Records provided:
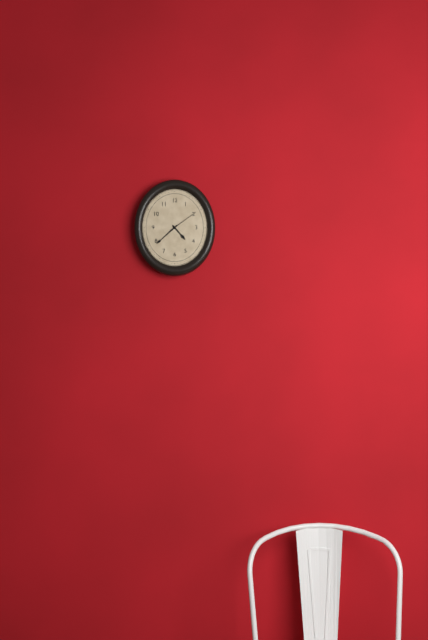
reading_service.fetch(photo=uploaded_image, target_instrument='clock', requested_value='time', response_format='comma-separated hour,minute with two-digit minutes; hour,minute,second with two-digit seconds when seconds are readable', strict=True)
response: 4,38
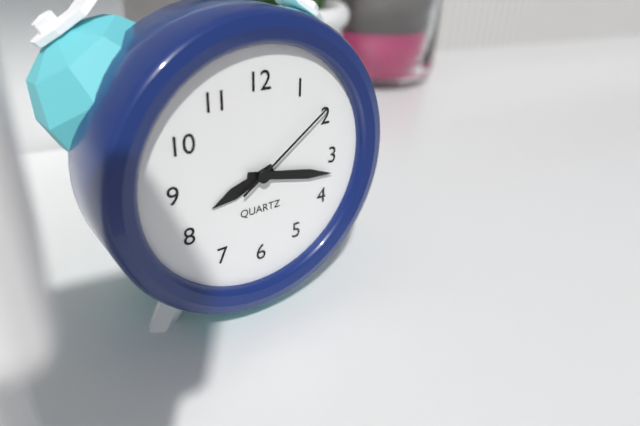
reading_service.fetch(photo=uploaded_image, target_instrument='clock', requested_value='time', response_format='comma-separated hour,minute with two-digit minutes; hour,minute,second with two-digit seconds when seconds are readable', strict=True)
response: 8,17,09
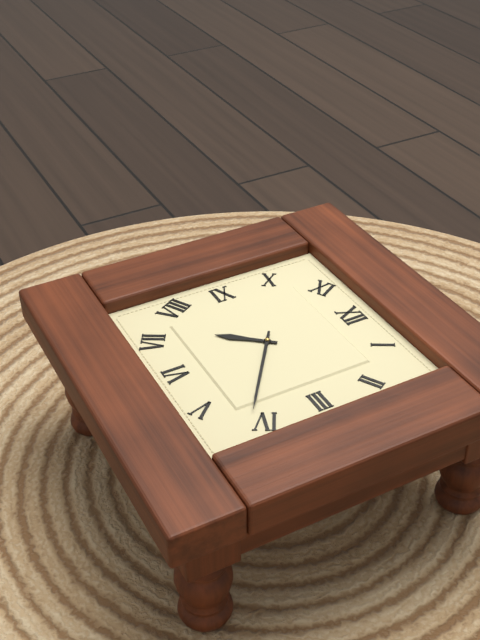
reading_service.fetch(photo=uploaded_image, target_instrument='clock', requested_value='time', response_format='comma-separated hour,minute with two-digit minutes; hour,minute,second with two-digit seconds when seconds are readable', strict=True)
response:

Goal of the exercise: Copy all the items above, swapping "clock" for "watch" and changing nothing else. Leave the pictures out.

Response to this task:
reading_service.fetch(photo=uploaded_image, target_instrument='watch', requested_value='time', response_format='comma-separated hour,minute with two-digit minutes; hour,minute,second with two-digit seconds when seconds are readable', strict=True)
response: 4,38
reading_service.fetch(photo=uploaded_image, target_instrument='watch', requested_value='time', response_format='comma-separated hour,minute with two-digit minutes; hour,minute,second with two-digit seconds when seconds are readable', strict=True)
response: 8,17,09
reading_service.fetch(photo=uploaded_image, target_instrument='watch', requested_value='time', response_format='comma-separated hour,minute with two-digit minutes; hour,minute,second with two-digit seconds when seconds are readable', strict=True)
response:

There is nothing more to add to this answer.